In its latest outlook, the firm describes 2025 as the year real-world assets stopped being a niche playground for crypto believers and became investable instruments managed by established issuers. Tokenized versions of U.S. Treasurys led the charge, more than doubling over the past 12 months. Private credit followed a parallel trajectory, rising sharply as institutions tested blockchain-based settlement rails.
CoinShares analyst Matthew Kimmell framed the transformation as a structural shift rather than a fad, noting that both capital and regulators increasingly treat tokenization as credible financial plumbing.

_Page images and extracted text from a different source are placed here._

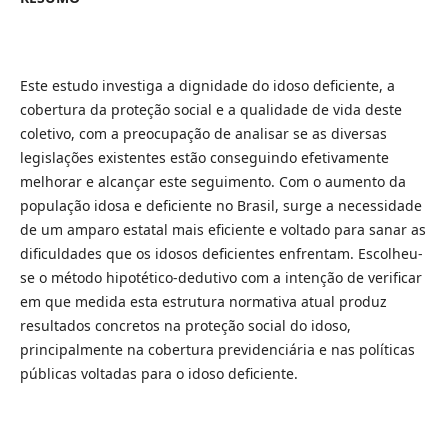
Este estudo investiga a dignidade do idoso deficiente, a
cobertura da proteção social e a qualidade de vida deste
coletivo, com a preocupação de analisar se as diversas
legislações existentes estão conseguindo efetivamente
melhorar e alcançar este seguimento. Com o aumento da
população idosa e deficiente no Brasil, surge a necessidade
de um amparo estatal mais eficiente e voltado para sanar as
dificuldades que os idosos deficientes enfrentam. Escolheu-
se o método hipotético-dedutivo com a intenção de verificar
em que medida esta estrutura normativa atual produz
resultados concretos na proteção social do idoso,
principalmente na cobertura previdenciária e nas políticas
públicas voltadas para o idoso deficiente.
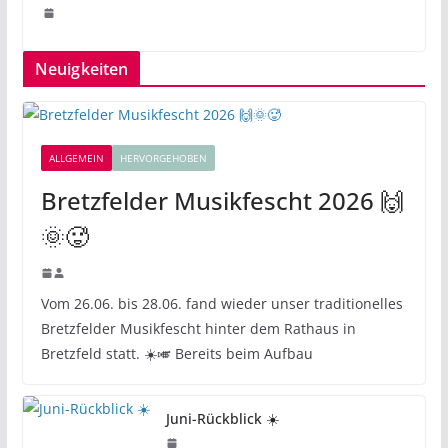
Neuigkeiten
ALLGEMEIN
HERVORGEHOBEN
Bretzfelder Musikfescht 2026 🙌
🌞🥵
Vom 26.06. bis 28.06. fand wieder unser traditionelles
Bretzfelder Musikfescht hinter dem Rathaus in
Bretzfeld statt. ☀️🎺 Bereits beim Aufbau
Juni-Rückblick ☀️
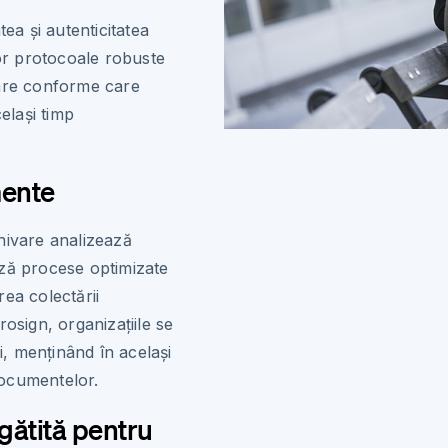
ea și autenticitatea
nor protocoale robuste
vare conforme care
elași timp
mente
hivare analizează
ază procese optimizate
ea colectării
osign, organizațiile se
i, menținând în același
 documentelor.
ătită pentru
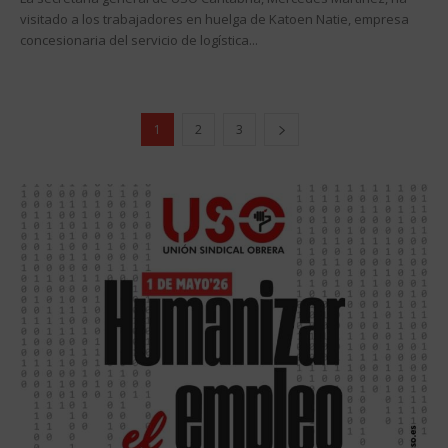
visitado a los trabajadores en huelga de Katoen Natie, empresa
concesionaria del servicio de logística...
1
2
3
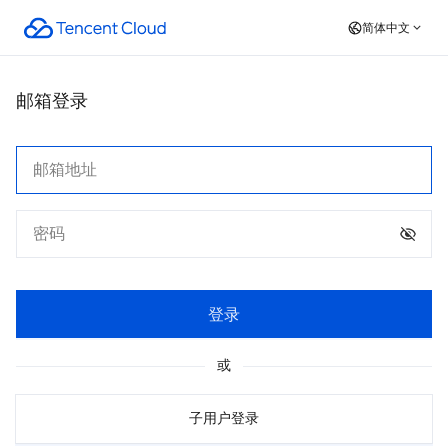
简体中文
邮箱登录
登录
或
子用户登录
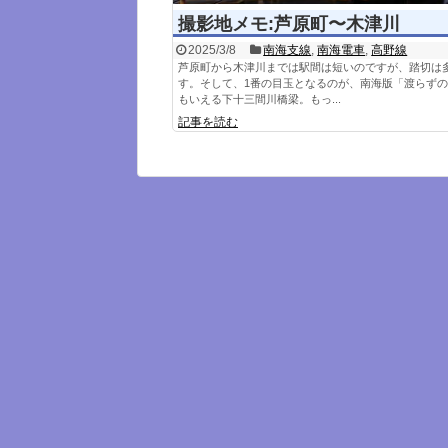
撮影地メモ:芦原町〜木津川
2025/3/8
南海支線
,
南海電車
,
高野線
芦原町から木津川までは駅間は短いのですが、踏切は
す。そして、1番の目玉となるのが、南海版「渡らず
もいえる下十三間川橋梁。もっ...
記事を読む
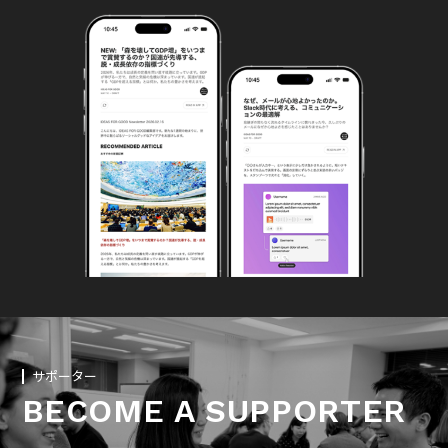
サポーター
BECOME A SUPPORTER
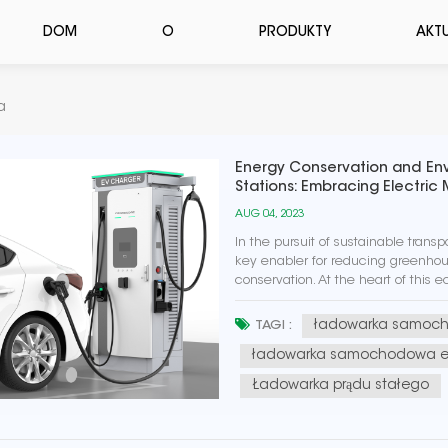
DOM
O
PRODUKTY
AKT
a
Energy Conservation and Env
Stations: Embracing Electric 
AUG 04, 2023
In the pursuit of sustainable trans
key enabler for reducing greenho
conservation. At the heart of this e
powered by electricity instead of foss
ładowarka samoc
TAGI :
ładowarka samochodowa el
Ładowarka prądu stałego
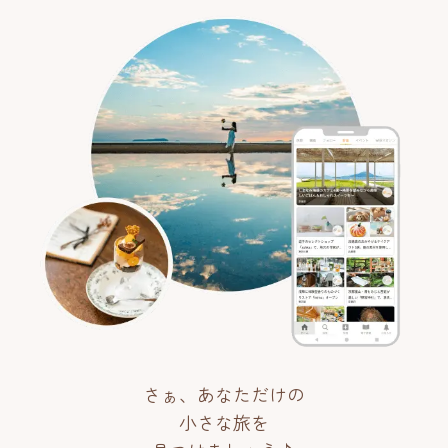
さぁ、あなただけの
小さな旅を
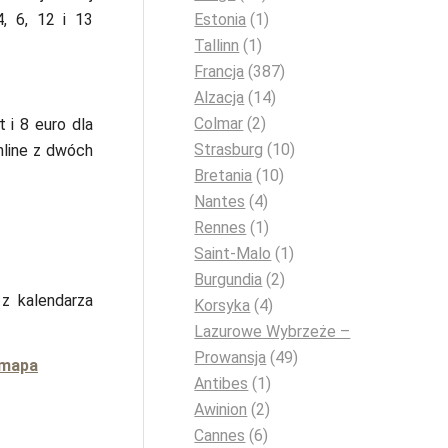
Estonia
(1)
, 6, 12 i 13
Tallinn
(1)
Francja
(387)
Alzacja
(14)
Colmar
(2)
 i 8 euro dla
Strasburg
(10)
nline z dwóch
Bretania
(10)
Nantes
(4)
Rennes
(1)
Saint-Malo
(1)
Burgundia
(2)
z kalendarza
Korsyka
(4)
Lazurowe Wybrzeże –
Prowansja
(49)
 mapa
Antibes
(1)
Awinion
(2)
Cannes
(6)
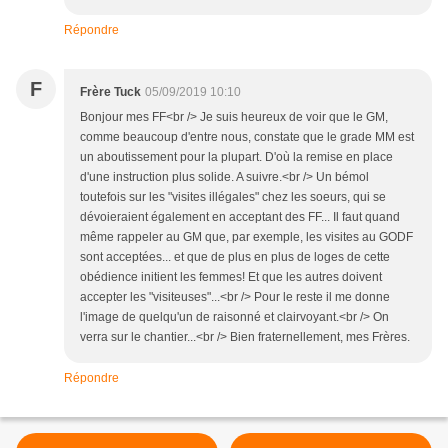
Répondre
F
Frère Tuck
05/09/2019 10:10
Bonjour mes FF<br /> Je suis heureux de voir que le GM,
comme beaucoup d'entre nous, constate que le grade MM est
un aboutissement pour la plupart. D'où la remise en place
d'une instruction plus solide. A suivre.<br /> Un bémol
toutefois sur les "visites illégales" chez les soeurs, qui se
dévoieraient également en acceptant des FF... Il faut quand
même rappeler au GM que, par exemple, les visites au GODF
sont acceptées... et que de plus en plus de loges de cette
obédience initient les femmes! Et que les autres doivent
accepter les "visiteuses"...<br /> Pour le reste il me donne
l'image de quelqu'un de raisonné et clairvoyant.<br /> On
verra sur le chantier...<br /> Bien fraternellement, mes Frères.
Répondre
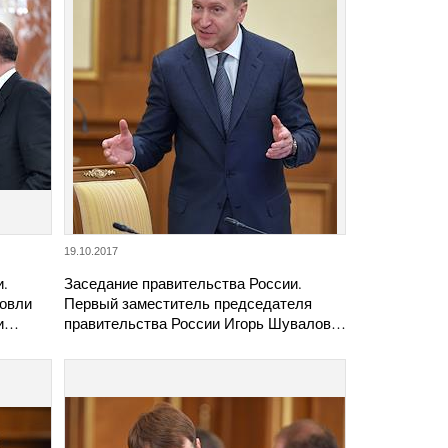
19.10.2017
и.
Заседание правительства России.
говли
Первый заместитель председателя
 и…
правительства России Игорь Шувалов…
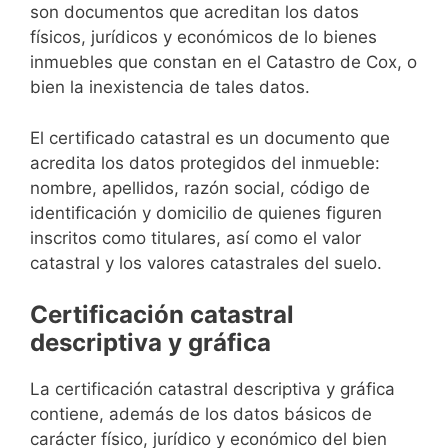
son documentos que acreditan los datos
físicos, jurídicos y económicos de lo bienes
inmuebles que constan en el Catastro de Cox, o
bien la inexistencia de tales datos.
El certificado catastral es un documento que
acredita los datos protegidos del inmueble:
nombre, apellidos, razón social, código de
identificación y domicilio de quienes figuren
inscritos como titulares, así como el valor
catastral y los valores catastrales del suelo.
Certificación catastral
descriptiva y gráfica
La certificación catastral descriptiva y gráfica
contiene, además de los datos básicos de
carácter físico, jurídico y económico del bien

Despite multi-chain competition, Ethereum still hosts the largest pool of tokenized Treasurys, with on-chain balances climbing past $4.9 billion. The network’s liquidity depth and tooling helped it retain leadership even as rivals attempted to court issuers.
CoinShares expects that the next phase of tokenization will continue to favor government debt products, driven by global appetite for dollar yield. The firm observed that while stablecoins remain the preferred transactional currency, investors holding capital for returns increasingly choose Treasury-backed tokens when yield exists with minimal incremental risk.
In other words, tokenized dollars are evolving — shifting from spending tools to interest-bearing assets.
CoinShares highlighted that tokenization is no longer theoretical. Issuance, settlement, and distribution are now happening directly on public chains without legacy custodians mediating every step. That shift has drawn traditional institutions into the space and prompted regulators to assess blockchain as viable settlement infrastructure.
While enthusiasm is rising, CoinShares does not expect a friction-free path forward. Multiple protocols and settlement systems are competing for market share, and liquidity may fragment until dominant rails emerge.
Excluding stablecoins, which sit above $300 billion in market value, tokenized real-world assets surged from $5.5 billion at the start of 2025 to more than $18 billion — a 229% jump in under 12 months. That trajectory is why CoinShares believes 2026 may be the year tokenized finance emerges as one of crypto’s defining sectors.